Marketing

Creating a Complete Picture of the Enterprise Buyer: Why Multi-Channel Attribution is Challenging B2B Marketers

September 10, 2015

Your business has more data on prospects and customers than ever, but this data is coming from myriad sources — mobile, web, application marketplaces, digital advertising, social and more. And when the buying process spans multiple channels and devices, data can become siloed, so much in fact that it can be difficult for B2B marketers to see the complete customer picture.

Challenges When Forming a Full Picture of the B2B Customer

Compared to a consumer business, B2B businesses face long and complex buyer journeys. It’s rare that a prospect does a Google search, clicks your link, goes through the funnel and converts in that first session (whereas this happens every day for eCommerce companies).

Buying new software is much more of a considered purchase than a transactional purchase. There is a lot more market research involved, a lot more time involved, and often times a lot more people involved (from both sides of the deal).

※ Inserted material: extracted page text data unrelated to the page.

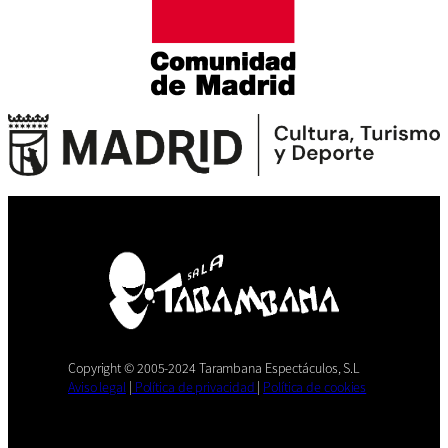
Copyright © 2005-2024 Tarambana Espectáculos, S.L
Aviso legal
|
Política de privacidad
|
Política de cookies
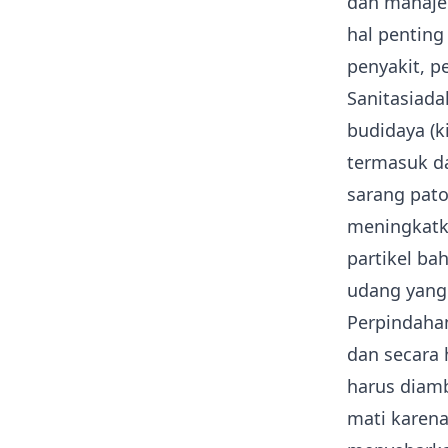
dan manaje
hal penting
penyakit, p
Sanitasi
ada
budidaya
(k
termasuk d
sarang pato
meningkatka
partikel ba
udang yang
Perpindaha
dan secara 
harus diam
mati karen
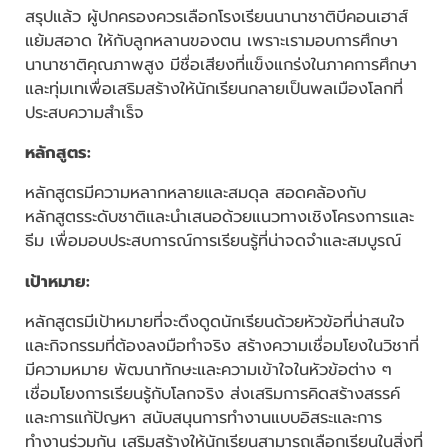
สรุปแล้ว ผู้ปกครองควรเลือกโรงเรียนนานาชาติบีคอนเฮาส์
แย้มสอาด ให้กับลูกหลานของตน เพราะเรามอบการศึกษา
นานาชาติคุณภาพสูง มีชื่อเสียงที่แข็งแกร่งในภาคการศึกษา
และทุ่มเทเพื่อเสริมสร้างให้นักเรียนกลายเป็นพลเมืองโลกที่
ประสบความสำเร็จ
หลักสูตร:
หลักสูตรมีความหลากหลายและสมดุล สอดคล้องกับ
หลักสูตรระดับชาติและนำเสนอด้วยแนวทางเชิงโครงการและ
ธีม เพื่อมอบประสบการณ์การเรียนรู้ที่น่าจดจำและสมบูรณ์
เป้าหมาย:
หลักสูตรมีเป้าหมายที่จะดึงดูดนักเรียนด้วยหัวข้อที่น่าสนใจ
และกิจกรรมที่ต้องลงมือทำจริง สร้างความเชื่อมโยงในวิชาที่
มีความหมาย พัฒนาทักษะและความเข้าใจในหัวข้อต่าง ๆ
เชื่อมโยงการเรียนรู้กับโลกจริง ส่งเสริมการคิดสร้างสรรค์
และการแก้ปัญหา สนับสนุนการทำงานแบบอิสระและการ
ทำงานร่วมกัน เสริมสร้างให้นักเรียนสามารถเลือกเรียนในสิ่งที่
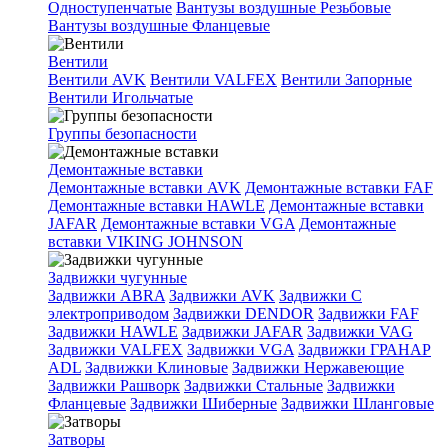
Одноступенчатые
Вантузы воздушные Резьбовые
Вантузы воздушные Фланцевые
Вентили
Вентили AVK
Вентили VALFEX
Вентили Запорные
Вентили Игольчатые
Группы безопасности
Демонтажные вставки
Демонтажные вставки AVK
Демонтажные вставки FAF
Демонтажные вставки HAWLE
Демонтажные вставки
JAFAR
Демонтажные вставки VGA
Демонтажные
вставки VIKING JOHNSON
Задвижки чугунные
Задвижки ABRA
Задвижки AVK
Задвижки C
электроприводом
Задвижки DENDOR
Задвижки FAF
Задвижки HAWLE
Задвижки JAFAR
Задвижки VAG
Задвижки VALFEX
Задвижки VGA
Задвижки ГРАНАР
ADL
Задвижки Клиновые
Задвижки Нержавеющие
Задвижки Рашворк
Задвижки Стальные
Задвижки
Фланцевые
Задвижки Шиберные
Задвижки Шланговые
Затворы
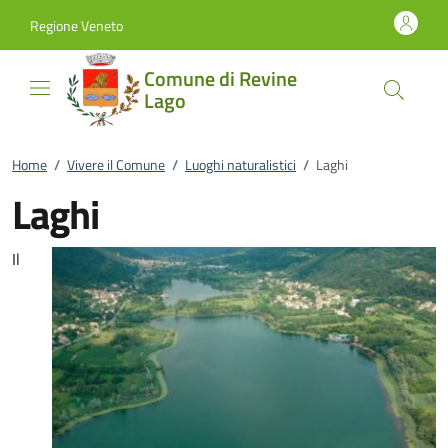
Vai al contenuto
accedi al menu
footer.enter
Regione Veneto
Comune di Revine
Lago
Home
/
Vivere il Comune
/
Luoghi naturalistici
/
Laghi
Laghi
Il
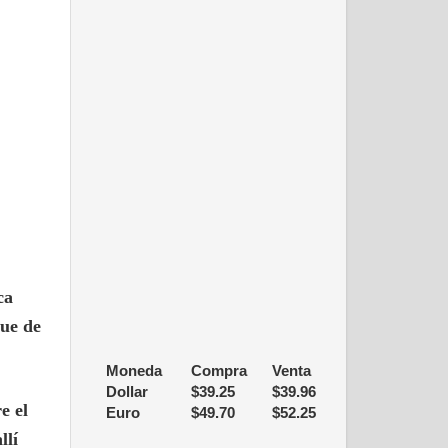
ca
que de
Moneda
Compra
Venta
Dollar
$
39.25
$
39.96
e el
Euro
$
49.70
$
52.25
llí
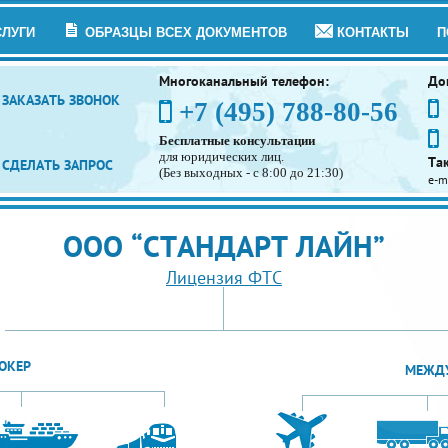
СЛУГИ
ОБРАЗЦЫ ВСЕХ ДОКУМЕНТОВ
КОНТАКТЫ
П
Многоканальный телефон:
До
ЗАКАЗАТЬ ЗВОНОК
+7 (495) 788-80-56
Бесплатные консультации
для юридических лиц.
Та
СДЕЛАТЬ ЗАПРОС
(Без выходных - с 8:00 до 21:30)
e-m
ООО “СТАНДАРТ ЛАЙН”
Лицензия ФТС
ОКЕР
МЕЖДУ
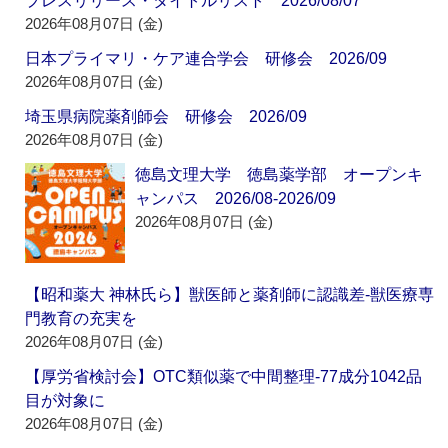
プレスリリース・タイトルリスト 2026/08/07
2026年08月07日 (金)
日本プライマリ・ケア連合学会 研修会 2026/09
2026年08月07日 (金)
埼玉県病院薬剤師会 研修会 2026/09
2026年08月07日 (金)
徳島文理大学 徳島薬学部 オープンキ
ャンパス 2026/08-2026/09
2026年08月07日 (金)
【昭和薬大 神林氏ら】獣医師と薬剤師に認識差‐獣医療専
門教育の充実を
2026年08月07日 (金)
【厚労省検討会】OTC類似薬で中間整理‐77成分1042品
目が対象に
2026年08月07日 (金)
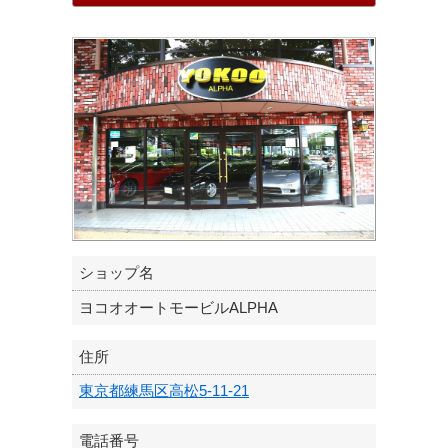
ショップ名
ヨコオオートモービルALPHA
住所
東京都練馬区高松5-11-21
電話番号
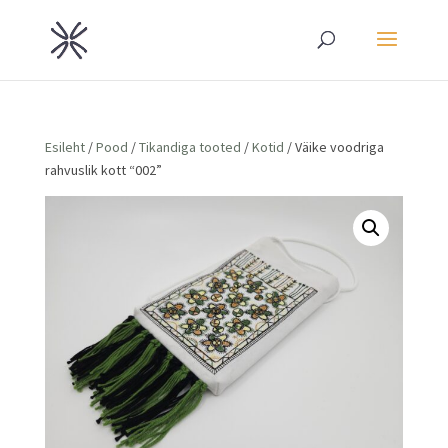
Esileht
/
Pood
/
Tikandiga tooted
/
Kotid
/ Väike voodriga
rahvuslik kott “002”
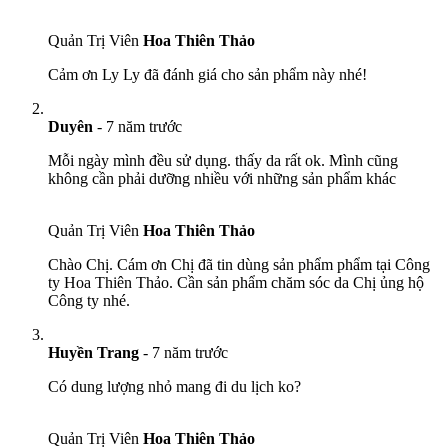
Quản Trị Viên
Hoa Thiên Thảo
Cảm ơn Ly Ly đã đánh giá cho sản phẩm này nhé!
Duyên
-
7 năm trước
Mỗi ngày mình đều sử dụng. thấy da rất ok. Mình cũng
không cần phải dưỡng nhiều với những sản phẩm khác
Quản Trị Viên
Hoa Thiên Thảo
Chào Chị. Cám ơn Chị đã tin dùng sản phẩm phẩm tại Công
ty Hoa Thiên Thảo. Cần sản phẩm chăm sóc da Chị ủng hộ
Công ty nhé.
Huyền Trang
-
7 năm trước
Có dung lượng nhỏ mang đi du lịch ko?
Quản Trị Viên
Hoa Thiên Thảo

With so many touch points in the buyer’s journey, which touch gets the credit for sale? Does SEO get credit because the first click was generated from an organic search result? What about that blog post the prospect then reads? Or how about the nurture email they received from the marketing automation system (e.g., Marketo or Hubspot)? Or maybe it was stopping by your booth at a trade show.

And then, what about when the sales team gets involved? How much credit does the BDR get who nudged the prospect enough with a compelling messaging? What about the actual sales rep who closed the deal?

Which touch gets the credit? You can’t merely do a first-touch or last-touch or even U-shaped attribution model. Those are far too simplistic for a complex buyer’s journey that spans multiple marketing and sales touches.

It doesn’t help that marketing data usually resides in a system like Marketo or Hubspot, and sales related data resides in the CRM like Salesforce. How do you accurately combine the data from those two systems? What if there are other systems involved like Google AdWords, LinkedIn, Twitter, or earned media (PR)?

All of these complexities are only further exacerbated with larger deal sizes in true enterprise software selling.

Forming a Full Customer Picture

Unfortunately, there is no magic button to press that unifies all the data perfectly and easily. There is no magical easy-to-use software system that fixes everything out of the box. There are best practices and some emerging solutions that can certainly help though.

First of all, you have to remember “garbage in, garbage out” – before you start trying to unify data, you have to make sure your data quality is there. You have to start with really clear funnel definitions that accurately map to your buyer journey. Then those steps of the funnel (or “events” in marketing speak) need to be tracked in the appropriate system (like Marketo/Hubspot, and Salesforce.com).

This is where team matters. After all, complex software doesn’t instrument itself. And data hygiene doesn’t happen on its own, nor are internal SLAs adhered to voluntarily. A really good Marketing Ops person helps on the marketing side, and a really good Sales Ops person helps on the sales side. Or you could have a really awesome BizOps person/team who straddles both camps (though they are rare).

After the funnel is defined, the systems are instrumented, and the policies are followed – now you have to get the data into a central repository to actually run analysis and gain insights. This central repository can be something generic like Looker or Tableau, or it could be something more purpose-built like BrightFunnel, Bizible or Allocadia. In reality though, a lot of this data mashup work happens in Excel today.

Sounds like a perfect equation for a new-fangled software tool to come in and solve, right? In an ideal world, yes. But every company has a slightly (or dramatically) different buyer’s journey, with different funnel definitions, and different ways of tracking in marketing/sales systems. It’s a fundamentally difficult problem to solve because each company’s go-to-market effort is a total snowflake when you get into the details.

Using the Customer Picture to Influence Business Decisions

Once you go through the hard work of setting all this up, you can actually start to get a detailed view of what marketing and sales efforts actually work to generate leads or influence deals in the funnel. You can move away from generic measures like total leads generated per campaign or blended cost per MQL. You can start to tie pipeline dollars to marketing actions. You can start to see what accelerates the buyer’s journeys. And ultimately you can become more surgical in your marketing and sales efforts. In the end, working to create a more complete buyer picture, regardless of how siloed your data and channels are currently, will serve your business tremendously.